树选手1号：decision tree [python实例]

今天来用decision tree做一个预测肿瘤是恶性还是良性的应用，在这里就略过前期的资料处理与分割，直接从model应用开始，如果对这个分析有兴趣，我有把kaggle连结放在下方可以参考。

刚开始我先写了一个score function可以把model後续的训练和测试跑完，最後回传多种的准确率与Confusion Matrix来判断模型的好坏。

from sklearn.metrics import accuracy_score, confusion_matrix, precision_score, recall_score, f1_score

def score(m, x_train, y_train, x_test, y_test, train=True):
    if train:
        pred=m.predict(x_train)
        print('Train Result:\n')
        print(f"Accuracy Score: {accuracy_score(y_train, pred)*100:.2f}%")
        print(f"Precision Score: {precision_score(y_train, pred)*100:.2f}%")
        print(f"Recall Score: {recall_score(y_train, pred)*100:.2f}%")
        print(f"F1 score: {f1_score(y_train, pred)*100:.2f}%")
        print(f"Confusion Matrix:\n {confusion_matrix(y_train, pred)}")
    elif train == False:
        pred=m.predict(x_test)
        print('Test Result:\n')
        print(f"Accuracy Score: {accuracy_score(y_test, pred)*100:.2f}%")
        print(f"Precision Score: {precision_score(y_test, pred)*100:.2f}%")
        print(f"Recall Score: {recall_score(y_test, pred)*100:.2f}%")
        print(f"F1 score: {f1_score(y_test, pred)*100:.2f}%")
        print(f"Confusion Matrix:\n {confusion_matrix(y_test, pred)}")

我们先建立一棵树，参数完全使用原本预设的值，接下来看看training结果。

from sklearn import tree

tree1 = tree.DecisionTreeClassifier()
tree1 = tree1.fit(x_train, y_train)
score(tree1, x_train, y_train, x_test, y_test, train=True)

居然拿到了100%正确的预测，但testing的表现才是我们真正在意的，接下来看一下testing的结果，从回传的结果可以看出model似乎有些overfitting的问题。

score(tree1, x_train, y_train, x_test, y_test, train=True)

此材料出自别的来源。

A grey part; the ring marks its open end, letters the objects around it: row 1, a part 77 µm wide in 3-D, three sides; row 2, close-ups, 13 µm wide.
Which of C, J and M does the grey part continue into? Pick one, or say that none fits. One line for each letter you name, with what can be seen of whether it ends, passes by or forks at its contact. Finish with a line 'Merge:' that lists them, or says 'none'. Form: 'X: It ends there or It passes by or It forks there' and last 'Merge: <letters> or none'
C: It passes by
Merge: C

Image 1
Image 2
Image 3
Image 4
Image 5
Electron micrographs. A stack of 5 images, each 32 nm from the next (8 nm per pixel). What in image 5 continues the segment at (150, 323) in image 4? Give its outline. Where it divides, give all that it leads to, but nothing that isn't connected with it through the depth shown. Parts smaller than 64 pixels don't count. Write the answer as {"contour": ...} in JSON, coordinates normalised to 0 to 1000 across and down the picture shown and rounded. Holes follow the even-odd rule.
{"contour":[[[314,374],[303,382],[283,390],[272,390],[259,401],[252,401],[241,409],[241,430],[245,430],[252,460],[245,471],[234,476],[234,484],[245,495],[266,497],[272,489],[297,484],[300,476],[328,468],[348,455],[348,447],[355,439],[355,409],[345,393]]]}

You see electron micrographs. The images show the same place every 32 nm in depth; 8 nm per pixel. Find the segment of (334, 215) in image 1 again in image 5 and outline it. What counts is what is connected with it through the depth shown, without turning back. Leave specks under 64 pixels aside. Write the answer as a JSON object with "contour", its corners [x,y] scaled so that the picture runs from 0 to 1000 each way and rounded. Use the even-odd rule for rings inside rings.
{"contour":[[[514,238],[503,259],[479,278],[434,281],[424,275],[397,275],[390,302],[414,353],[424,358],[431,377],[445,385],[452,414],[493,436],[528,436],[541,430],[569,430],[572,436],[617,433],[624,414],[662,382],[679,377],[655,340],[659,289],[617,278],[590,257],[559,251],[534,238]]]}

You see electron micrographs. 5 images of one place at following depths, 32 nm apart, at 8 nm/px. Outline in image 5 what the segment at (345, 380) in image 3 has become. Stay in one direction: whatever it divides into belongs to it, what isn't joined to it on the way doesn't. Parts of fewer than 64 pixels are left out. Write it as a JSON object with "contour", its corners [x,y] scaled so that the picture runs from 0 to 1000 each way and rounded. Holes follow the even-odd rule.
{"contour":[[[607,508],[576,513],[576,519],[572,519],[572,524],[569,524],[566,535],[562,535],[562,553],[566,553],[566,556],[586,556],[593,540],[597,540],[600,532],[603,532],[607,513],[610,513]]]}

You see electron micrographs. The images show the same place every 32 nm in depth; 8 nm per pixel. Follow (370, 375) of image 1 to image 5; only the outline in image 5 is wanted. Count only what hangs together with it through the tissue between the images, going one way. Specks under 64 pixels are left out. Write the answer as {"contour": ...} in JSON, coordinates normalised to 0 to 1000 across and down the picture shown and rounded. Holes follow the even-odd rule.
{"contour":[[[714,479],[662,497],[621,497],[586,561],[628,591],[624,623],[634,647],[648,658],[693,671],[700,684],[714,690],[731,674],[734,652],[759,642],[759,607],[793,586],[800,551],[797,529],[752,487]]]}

要如何解决decision tree overfitting的问题呢？主要可以从参数上来做限制:
1.max_depth(default=None): 限制树的最大深度，是非常常用的参数
2.min_samples_split(default=2):限制一个中间节点最少要包含几个样本才可以被分支（产生一个yes/no问题）
3.min_samples_leaf(default=1):限制分支後每个子节点要最少要包含几个样本

来用loop选择最适合的max_depth：

#decide the tree depth!
depth_list = list(range(2,15))
depth_tuning = np.zeros((len(depth_list), 4)) 
depth_tuning[:,0] = depth_list

for index in range(len(depth_list)):
    mytree = tree.DecisionTreeClassifier(max_depth=depth_list[index]) 
    mytree = mytree.fit(x_train, y_train)
    pred_test_Y = mytree.predict(x_test)
    depth_tuning[index,1] = accuracy_score(y_test, pred_test_Y) 
    depth_tuning[index,2] = precision_score(y_test, pred_test_Y) 
    depth_tuning[index,3] = recall_score(y_test, pred_test_Y)
    
col_names = ['Max_Depth','Accuracy','Precision','Recall'] 
print(pd.DataFrame(depth_tuning, columns=col_names))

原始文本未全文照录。